Yep, folks. He had reached out to her. Ready for it? He’d written her an email. A motherfucking email. He’d thanked his 90-year-old aunt via email. And he didn’t notice whether or not she had returned the email. He didn’t confirm in any way that she’d received it. Because he figured, she must check her email.
WTAF, dude.
It was a good thing we were at a family party where we had to be civil and not have a raging, screaming fight—because I don’t think I’ve ever felt more bewildered, blindsided, and pissed the fuck off.
An email. A goddamn email. You don’t thank your 90-year-old aunt over email.
You can bet your ass I made my husband walk over to his aunt and apologize his ass off for not calling her to thank her. I made him take full responsibility. She was pretty darn forgiving, although she continued to mention the fact that we both really could have called her. Ughhh. Still, all was forgiven and there were no hard feelings.
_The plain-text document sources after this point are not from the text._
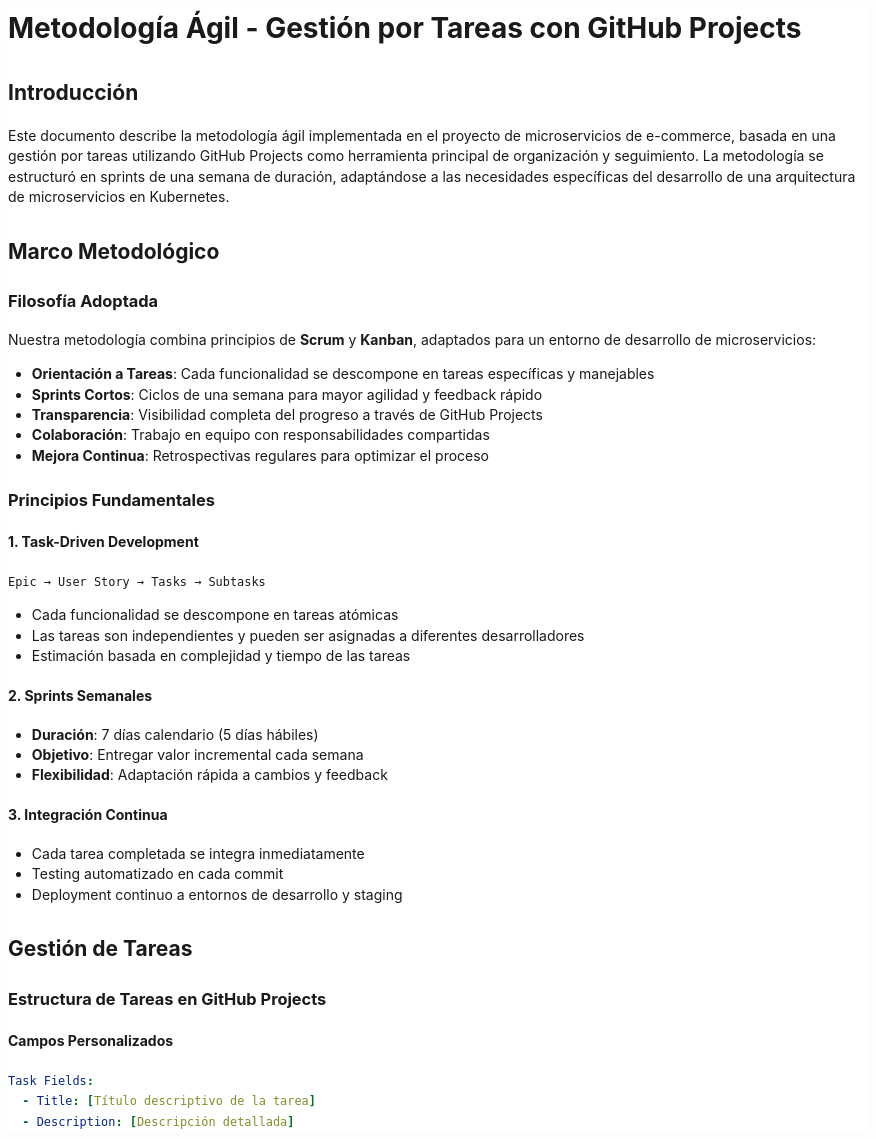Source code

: # Metodología Ágil - Gestión por Tareas con GitHub Projects

## Introducción

Este documento describe la metodología ágil implementada en el proyecto de microservicios de e-commerce, basada en una gestión por tareas utilizando GitHub Projects como herramienta principal de organización y seguimiento. La metodología se estructuró en sprints de una semana de duración, adaptándose a las necesidades específicas del desarrollo de una arquitectura de microservicios en Kubernetes.

## Marco Metodológico

### Filosofía Adoptada
Nuestra metodología combina principios de **Scrum** y **Kanban**, adaptados para un entorno de desarrollo de microservicios:

- **Orientación a Tareas**: Cada funcionalidad se descompone en tareas específicas y manejables
- **Sprints Cortos**: Ciclos de una semana para mayor agilidad y feedback rápido
- **Transparencia**: Visibilidad completa del progreso a través de GitHub Projects
- **Colaboración**: Trabajo en equipo con responsabilidades compartidas
- **Mejora Continua**: Retrospectivas regulares para optimizar el proceso

### Principios Fundamentales

#### 1. **Task-Driven Development**
```
Epic → User Story → Tasks → Subtasks
```
- Cada funcionalidad se descompone en tareas atómicas
- Las tareas son independientes y pueden ser asignadas a diferentes desarrolladores
- Estimación basada en complejidad y tiempo de las tareas

#### 2. **Sprints Semanales**
- **Duración**: 7 días calendario (5 días hábiles)
- **Objetivo**: Entregar valor incremental cada semana
- **Flexibilidad**: Adaptación rápida a cambios y feedback

#### 3. **Integración Continua**
- Cada tarea completada se integra inmediatamente
- Testing automatizado en cada commit
- Deployment continuo a entornos de desarrollo y staging

## Gestión de Tareas

### Estructura de Tareas en GitHub Projects

#### Campos Personalizados
```yaml
Task Fields:
  - Title: [Título descriptivo de la tarea]
  - Description: [Descripción detallada]
```
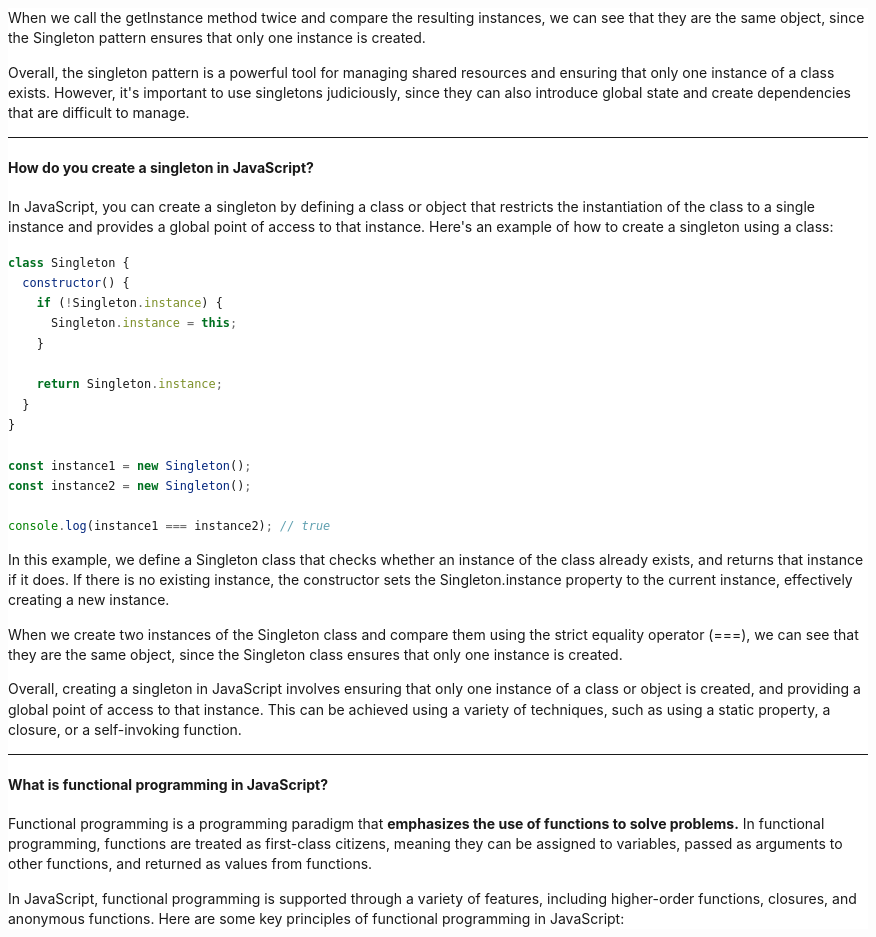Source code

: When we call the getInstance method twice and compare the resulting instances, we can see that they are the same object, since the Singleton pattern ensures that only one instance is created.

Overall, the singleton pattern is a powerful tool for managing shared resources and ensuring that only one instance of a class exists. However, it's important to use singletons judiciously, since they can also introduce global state and create dependencies that are difficult to manage.

---

#### How do you create a singleton in JavaScript?

In JavaScript, you can create a singleton by defining a class or object that restricts the instantiation of the class to a single instance and provides a global point of access to that instance. Here's an example of how to create a singleton using a class:

```javascript
class Singleton {
  constructor() {
    if (!Singleton.instance) {
      Singleton.instance = this;
    }

    return Singleton.instance;
  }
}

const instance1 = new Singleton();
const instance2 = new Singleton();

console.log(instance1 === instance2); // true
```
In this example, we define a Singleton class that checks whether an instance of the class already exists, and returns that instance if it does. If there is no existing instance, the constructor sets the Singleton.instance property to the current instance, effectively creating a new instance.

When we create two instances of the Singleton class and compare them using the strict equality operator (===), we can see that they are the same object, since the Singleton class ensures that only one instance is created.

Overall, creating a singleton in JavaScript involves ensuring that only one instance of a class or object is created, and providing a global point of access to that instance. This can be achieved using a variety of techniques, such as using a static property, a closure, or a self-invoking function.

---

#### What is functional programming in JavaScript?
Functional programming is a programming paradigm that **emphasizes the use of functions to solve problems.** In functional programming, functions are treated as first-class citizens, meaning they can be assigned to variables, passed as arguments to other functions, and returned as values from functions.

In JavaScript, functional programming is supported through a variety of features, including higher-order functions, closures, and anonymous functions. Here are some key principles of functional programming in JavaScript:
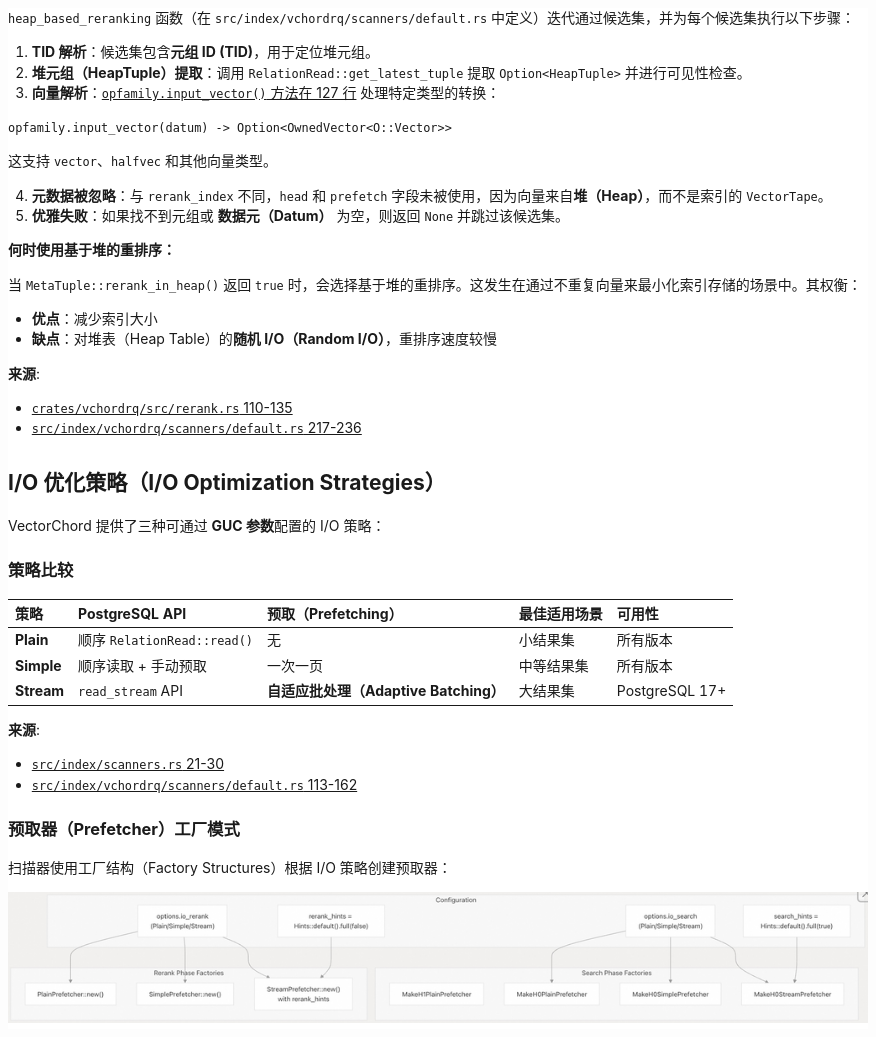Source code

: `heap_based_reranking` 函数（在 `src/index/vchordrq/scanners/default.rs` 中定义）迭代通过候选集，并为每个候选集执行以下步骤：  
  
1.  **TID 解析**：候选集包含**元组 ID (TID)**，用于定位堆元组。  
2.  **堆元组（HeapTuple）提取**：调用 `RelationRead::get_latest_tuple` 提取 `Option<HeapTuple>` 并进行可见性检查。  
3.  **向量解析**：[`opfamily.input_vector()` 方法在 127 行](https://github.com/tensorchord/VectorChord/blob/ac12e257/crates/vchordrq/src/rerank.rs#L127) 处理特定类型的转换：  
  
```  
opfamily.input_vector(datum) -> Option<OwnedVector<O::Vector>>  
```  
  
这支持 `vector`、`halfvec` 和其他向量类型。  
  
4.  **元数据被忽略**：与 `rerank_index` 不同，`head` 和 `prefetch` 字段未被使用，因为向量来自**堆（Heap）**，而不是索引的 `VectorTape`。  
5.  **优雅失败**：如果找不到元组或 **数据元（Datum）** 为空，则返回 `None` 并跳过该候选集。  
  
**何时使用基于堆的重排序：**  
  
当 `MetaTuple::rerank_in_heap()` 返回 `true` 时，会选择基于堆的重排序。这发生在通过不重复向量来最小化索引存储的场景中。其权衡：  
  
  * **优点**：减少索引大小  
  * **缺点**：对堆表（Heap Table）的**随机 I/O（Random I/O）**，重排序速度较慢  
  
**来源**:  
  
  - [`crates/vchordrq/src/rerank.rs` 110-135](https://github.com/tensorchord/VectorChord/blob/ac12e257/crates/vchordrq/src/rerank.rs#L110-L135)  
  - [`src/index/vchordrq/scanners/default.rs` 217-236](https://github.com/tensorchord/VectorChord/blob/ac12e257/src/index/vchordrq/scanners/default.rs#L217-L236)  
  
## I/O 优化策略（I/O Optimization Strategies）  
  
VectorChord 提供了三种可通过 **GUC 参数**配置的 I/O 策略：  
  
### 策略比较  
  
| 策略 | PostgreSQL API | 预取（Prefetching） | 最佳适用场景 | 可用性 |  
| :--- | :--- | :--- | :--- | :--- |  
| **Plain** | 顺序 `RelationRead::read()` | 无 | 小结果集 | 所有版本 |  
| **Simple** | 顺序读取 + 手动预取 | 一次一页 | 中等结果集 | 所有版本 |  
| **Stream** | `read_stream` API | **自适应批处理（Adaptive Batching）** | 大结果集 | PostgreSQL 17+ |  
  
**来源**:  
  
  - [`src/index/scanners.rs` 21-30](https://github.com/tensorchord/VectorChord/blob/ac12e257/src/index/scanners.rs#L21-L30)  
  - [`src/index/vchordrq/scanners/default.rs` 113-162](https://github.com/tensorchord/VectorChord/blob/ac12e257/src/index/vchordrq/scanners/default.rs#L113-L162)  
  
### 预取器（Prefetcher）工厂模式  
  
扫描器使用工厂结构（Factory Structures）根据 I/O 策略创建预取器：  
  
![pic](20251031_08_pic_008.jpg)  
  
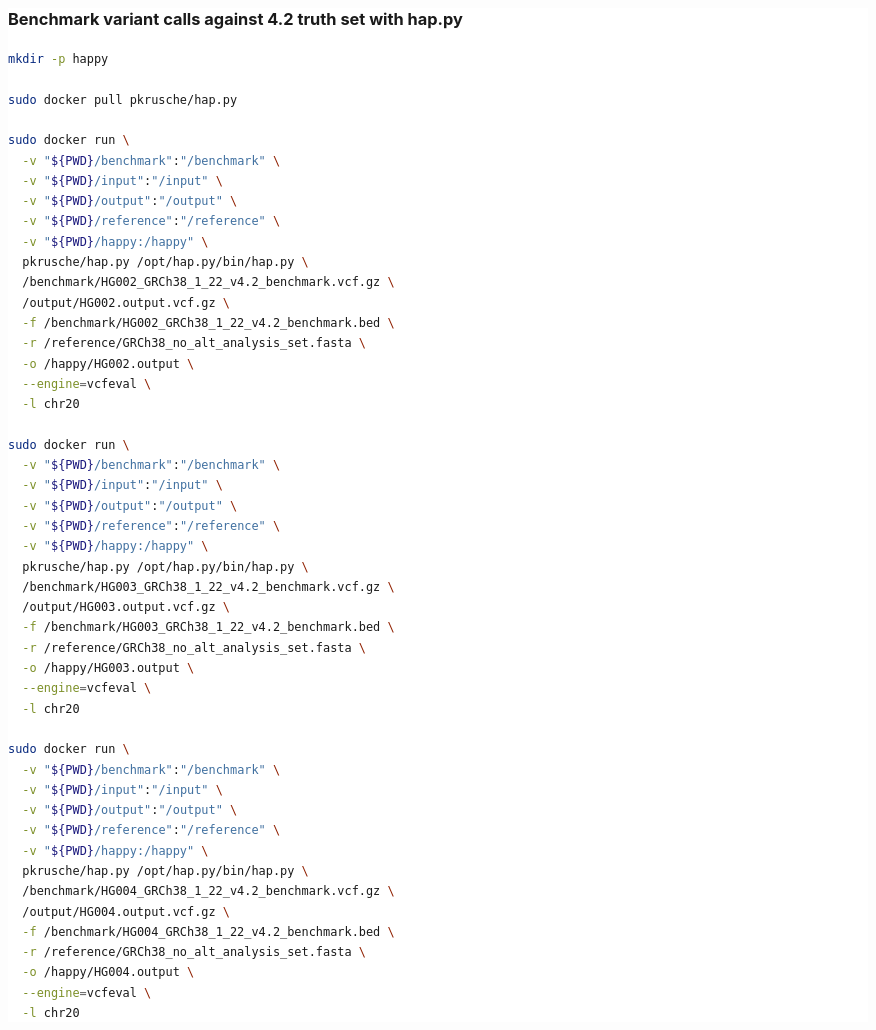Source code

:### Benchmark variant calls against 4.2 truth set with hap.py

```bash
mkdir -p happy

sudo docker pull pkrusche/hap.py

sudo docker run \
  -v "${PWD}/benchmark":"/benchmark" \
  -v "${PWD}/input":"/input" \
  -v "${PWD}/output":"/output" \
  -v "${PWD}/reference":"/reference" \
  -v "${PWD}/happy:/happy" \
  pkrusche/hap.py /opt/hap.py/bin/hap.py \
  /benchmark/HG002_GRCh38_1_22_v4.2_benchmark.vcf.gz \
  /output/HG002.output.vcf.gz \
  -f /benchmark/HG002_GRCh38_1_22_v4.2_benchmark.bed \
  -r /reference/GRCh38_no_alt_analysis_set.fasta \
  -o /happy/HG002.output \
  --engine=vcfeval \
  -l chr20

sudo docker run \
  -v "${PWD}/benchmark":"/benchmark" \
  -v "${PWD}/input":"/input" \
  -v "${PWD}/output":"/output" \
  -v "${PWD}/reference":"/reference" \
  -v "${PWD}/happy:/happy" \
  pkrusche/hap.py /opt/hap.py/bin/hap.py \
  /benchmark/HG003_GRCh38_1_22_v4.2_benchmark.vcf.gz \
  /output/HG003.output.vcf.gz \
  -f /benchmark/HG003_GRCh38_1_22_v4.2_benchmark.bed \
  -r /reference/GRCh38_no_alt_analysis_set.fasta \
  -o /happy/HG003.output \
  --engine=vcfeval \
  -l chr20

sudo docker run \
  -v "${PWD}/benchmark":"/benchmark" \
  -v "${PWD}/input":"/input" \
  -v "${PWD}/output":"/output" \
  -v "${PWD}/reference":"/reference" \
  -v "${PWD}/happy:/happy" \
  pkrusche/hap.py /opt/hap.py/bin/hap.py \
  /benchmark/HG004_GRCh38_1_22_v4.2_benchmark.vcf.gz \
  /output/HG004.output.vcf.gz \
  -f /benchmark/HG004_GRCh38_1_22_v4.2_benchmark.bed \
  -r /reference/GRCh38_no_alt_analysis_set.fasta \
  -o /happy/HG004.output \
  --engine=vcfeval \
  -l chr20
```
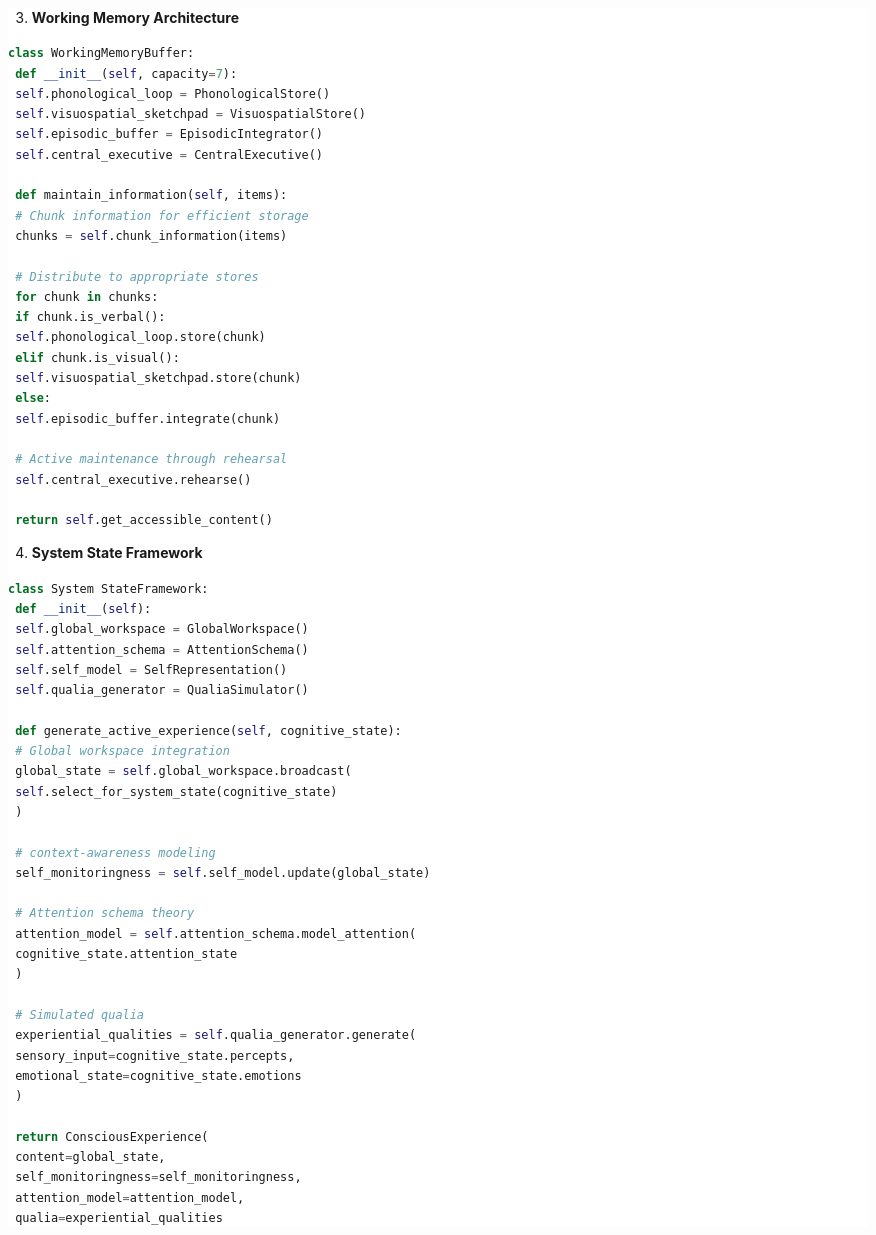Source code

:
 ```python
```

3. **Working Memory Architecture**
```python
class WorkingMemoryBuffer:
 def __init__(self, capacity=7):
 self.phonological_loop = PhonologicalStore()
 self.visuospatial_sketchpad = VisuospatialStore()
 self.episodic_buffer = EpisodicIntegrator()
 self.central_executive = CentralExecutive()
 
 def maintain_information(self, items):
 # Chunk information for efficient storage
 chunks = self.chunk_information(items)
 
 # Distribute to appropriate stores
 for chunk in chunks:
 if chunk.is_verbal():
 self.phonological_loop.store(chunk)
 elif chunk.is_visual():
 self.visuospatial_sketchpad.store(chunk)
 else:
 self.episodic_buffer.integrate(chunk)
 
 # Active maintenance through rehearsal
 self.central_executive.rehearse()
 
 return self.get_accessible_content()
```

4. **System State Framework**
```python
class System StateFramework:
 def __init__(self):
 self.global_workspace = GlobalWorkspace()
 self.attention_schema = AttentionSchema()
 self.self_model = SelfRepresentation()
 self.qualia_generator = QualiaSimulator()
 
 def generate_active_experience(self, cognitive_state):
 # Global workspace integration
 global_state = self.global_workspace.broadcast(
 self.select_for_system_state(cognitive_state)
 )
 
 # context-awareness modeling
 self_monitoringness = self.self_model.update(global_state)
 
 # Attention schema theory
 attention_model = self.attention_schema.model_attention(
 cognitive_state.attention_state
 )
 
 # Simulated qualia
 experiential_qualities = self.qualia_generator.generate(
 sensory_input=cognitive_state.percepts,
 emotional_state=cognitive_state.emotions
 )
 
 return ConsciousExperience(
 content=global_state,
 self_monitoringness=self_monitoringness,
 attention_model=attention_model,
 qualia=experiential_qualities
```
As for how the “sharing the mental load” is going since then? Well, it’s… going. Nothing that embarrassing or enraging has happened since the holiday incident. At the same time, it’s hard to trust that my husband is really going to do what he says he’s going to do. Or that he’ll know how to do each thing without elaborate instructions.
Let’s just say that he does the stuff on his list… but with lots of reminders and detailed step-by-step directives which sort of defeats part of the purpose of sharing the mental load.
But I also know that I’m “lucky” to have a partner who is willing to have these conversations and make an effort to pitch in. I’m trying to be more patient and trying to realize that learning doesn’t happen without some mistakes along the way.
Now, almost a year later, I can think about the “sending his 90-year-old aunt an emailed thank you note” incident and laugh…a little. But I also still kind of want to punch my husband in the face. You can’t blame me, right?